Andrew and Katie proceeded to have a conversation that mostly repeated previously established points—she had stronger connections, he was sad about that because his connection was “real”—but that also allowed Andrew to lavish praise on Katie and thus look like the most upstanding gentleman to ever upstand. But that wasn’t all: Exiting the hotel room, Andrew left Katie with a note that said, “If you change your mind … I’ll be waiting.” That sent Katie reeling. Running through the hotel, extremely shoeless, she finally tracked down Andrew and leapt into his arms while music swelled. “If there’s a way to stay a little longer, would you want to?” she asked, clearly having changed her mind. But despite having just written a note about being there if this exact scenario were to ever play out, Andrew turned down the offer, opting instead to officially close the book on the relationship and go out like a respectable lad, still on a quest for love.

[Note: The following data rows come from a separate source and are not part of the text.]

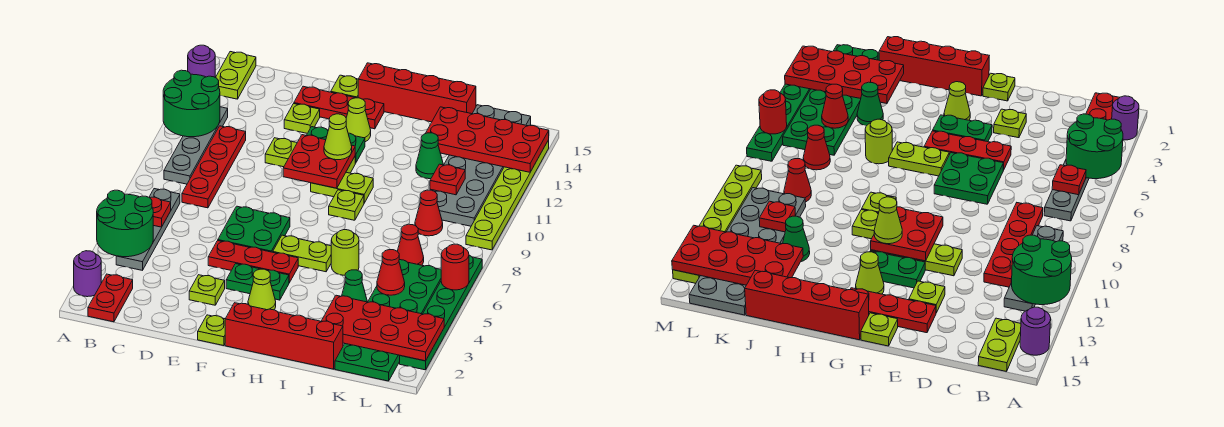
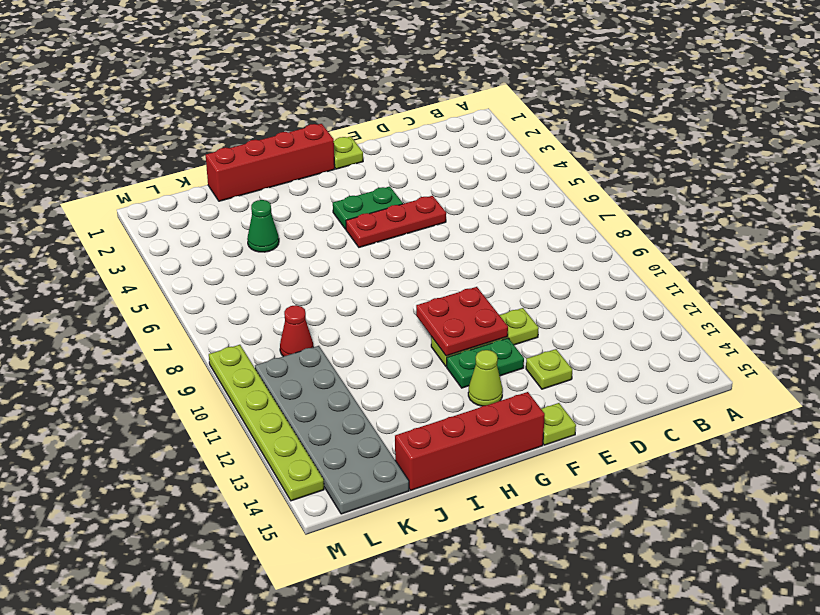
none -> purple round brick A2 level 1
none -> purple round brick A14 level 1
none -> red plate B1:B2 level 1
none -> grey plate B4:B7 level 1

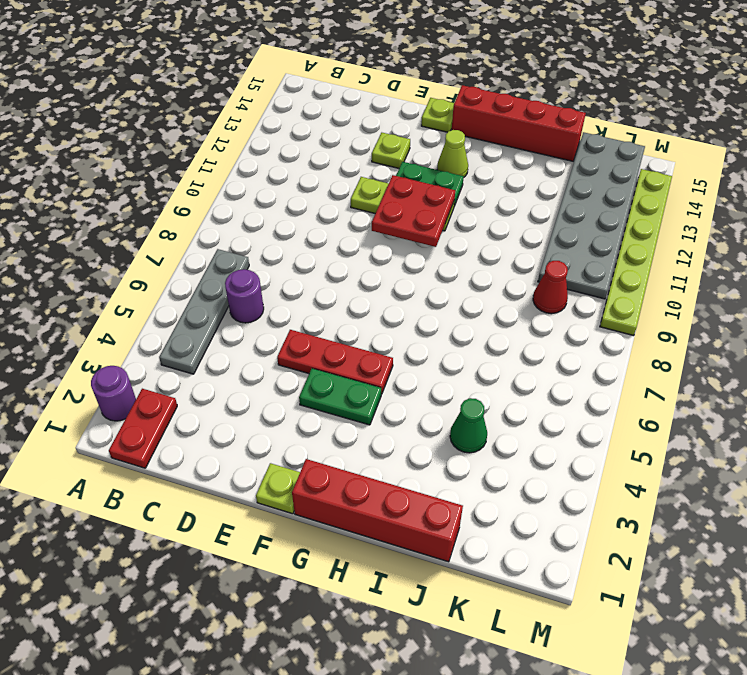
purple round brick C6 level 1 -> purple round brick A14 level 1
none -> grey plate B9:B12 level 1
none -> lime plate B14:B15 level 1
none -> red plate C8:C11 level 1
none -> lime plate E3 level 1

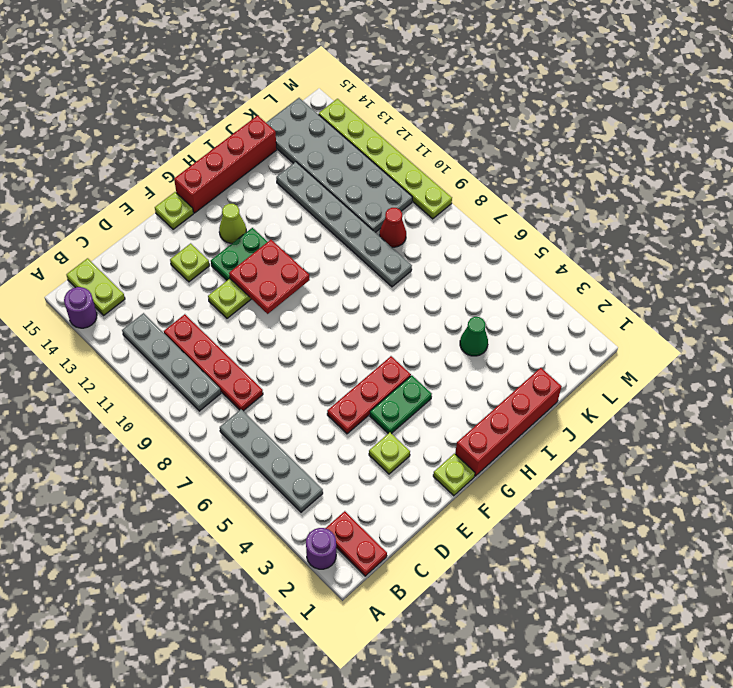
grey plate J8:J13 level 1 -> green cone J12 level 1
none -> green plate E6:F7 level 1
none -> red plate E14:G14 level 1
none -> lime cone G3 level 1
none -> lime plate G6:H6 level 1

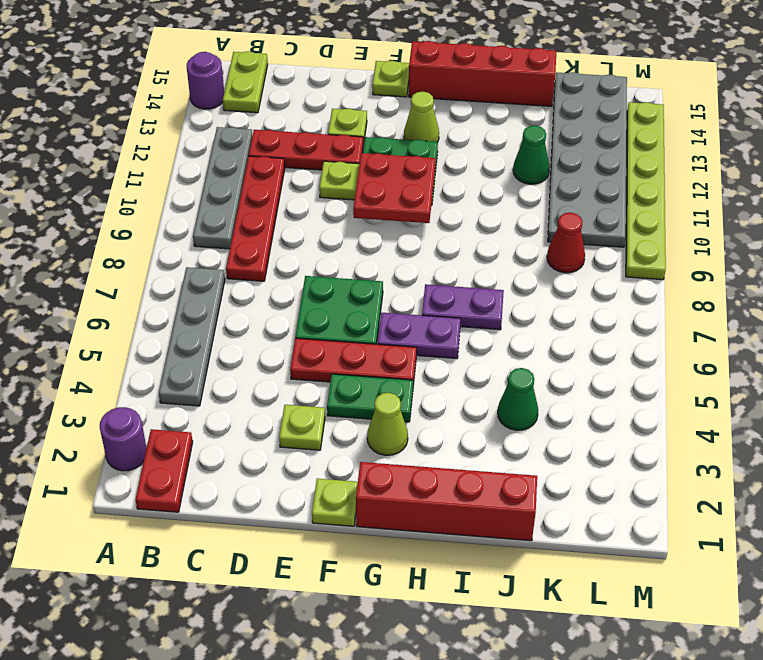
red plate C12:E12 level 1 -> red plate E14:G14 level 1
purple plate G6:H6 level 1 -> lime plate G6:H6 level 1
purple plate H7:I7 level 1 -> none
none -> lime plate G10:H10 level 1
none -> lime plate H9 level 1
none -> lime round brick I6 level 1
none -> green plate K1:L6 level 1

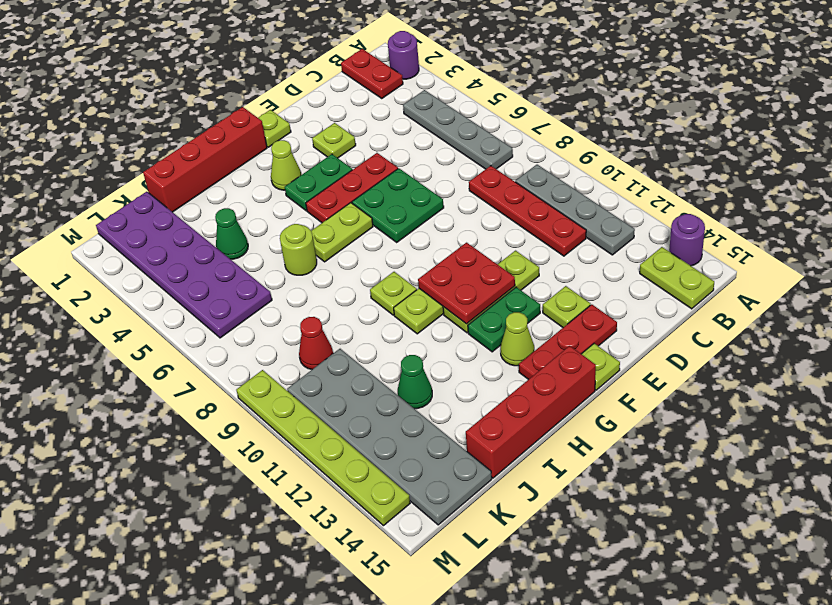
purple plate K1:L6 level 1 -> green plate K1:L6 level 1
none -> red cone K7 level 1
none -> green plate M2:M7 level 1
none -> green round brick A4:B5 level 2
none -> green round brick A11:B12 level 2

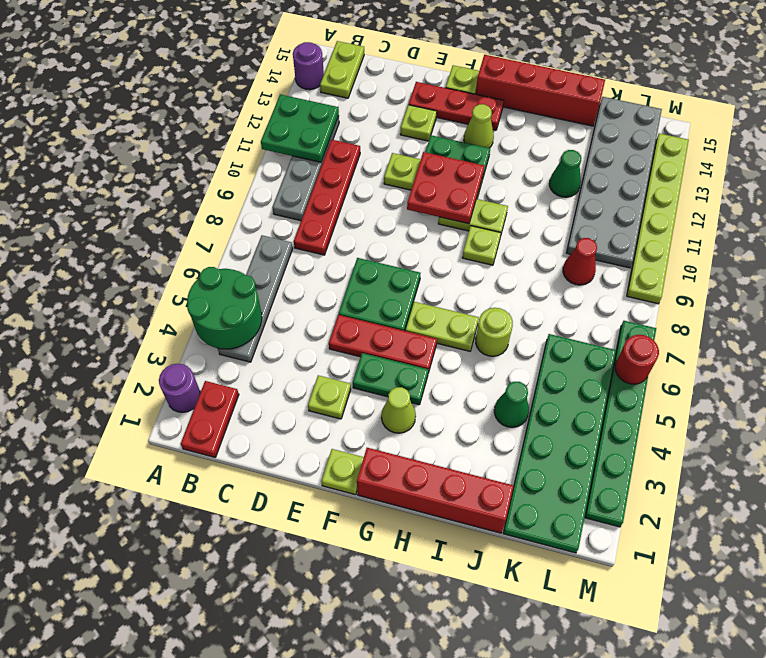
green plate A11:B12 level 2 -> green round brick A11:B12 level 2
none -> red cone K7 level 1
none -> red plate B6 level 2
none -> red plate J2:M3 level 2
none -> red plate J13:M14 level 2

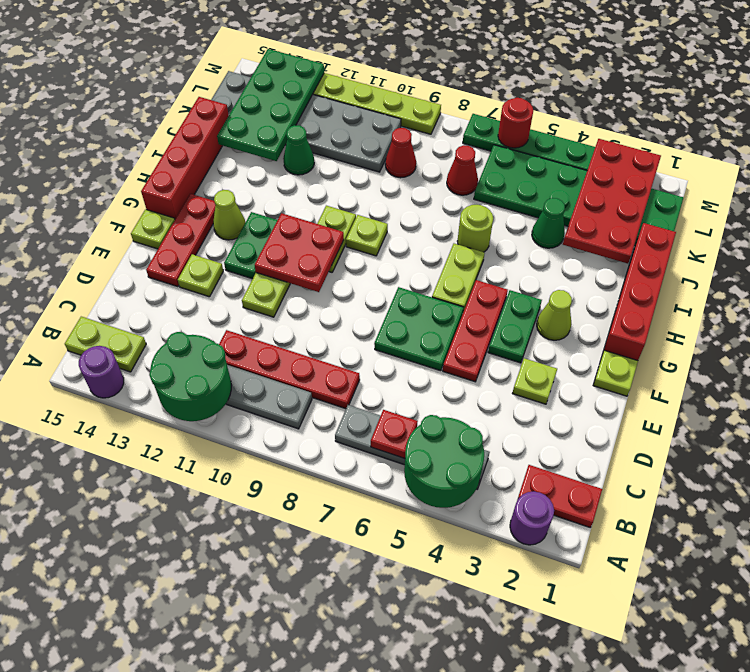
green plate J13:M14 level 2 -> red plate J13:M14 level 2
none -> red cone K5 level 2
none -> red plate K11 level 2
none -> lime cone G11 level 3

Michael’s departure on Monday wasn’t nearly as cinematic. Wracked by guilt when his son over FaceTime said, “Maybe daddy left because he don’t want to see me,” Michael made the (definitely correct) decision to cut his time on the show short and head back home to be with his kid. It was an emotional goodbye—Katie professed that she saw a future with Michael, and she once again walked into a hotel hallway without shoes or socks on. For his part, Michael said pretty amazing things like, “I’m not leaving because of us, I’m leaving because my son needs his dad” and, “You taught me how to love again.” It all culminated with Katie’s eyeliner running like in that famous GIF of Lauren Conrad crying.
By the end of Monday’s “Men Tell All,” which put a bow on Andrew’s and Michael’s Bachelor Edits by highlighting yet again how unbelievably lovable the former is and that things are definitely over between Katie and the latter, you’re left with two impressions. One is of a man who is charming, funny, and easy to like; a man with a penchant for rom-com operatics and speaking in a bad British accent; a man whom you probably wouldn’t mind watching have conversations with 30 different women. The other is of an incredibly sweet and kind man who persevered through the death of his wife, who put his own needs aside to raise a child as a suddenly widowed father; a man who was brave enough to tell his story, which brought an entire house of dudes to tears; a man who, after suffering through so much tragedy, had the grace to say something like, “What a gift to be able to fall in love twice.”
There’s a difference between the impressions of Andrew and Michael. The things we know and think and feel about Andrew have been messaged to us by a TV show, by The Edit. The overly dramatic sequence after he was dumped is the most obvious evidence, but all season long the show has made deliberate choices to portray Andrew a certain way. (This despite the resurfacing of Andrew’s old, offensive tweets, which the show has also made a choice to not address.) The things we know about Michael, on the other hand, are simply incontrovertible facts. His tragedy, and his amazing response to it, would be undeniable no matter how The Bachelorette depicted it.
So as to the question of who’s getting a better Bachelor Edit, the answer is more so that only Andrew is actually getting one. Michael is set up as an ideal candidate, but the work has mostly been done by him being who he is. The show’s efforts, meanwhile, seem to have been disproportionately dedicated to the guy in the other corner. And all that trying can’t be for nothing—next January, we’ll probably be hearing a lot of that bad British accent.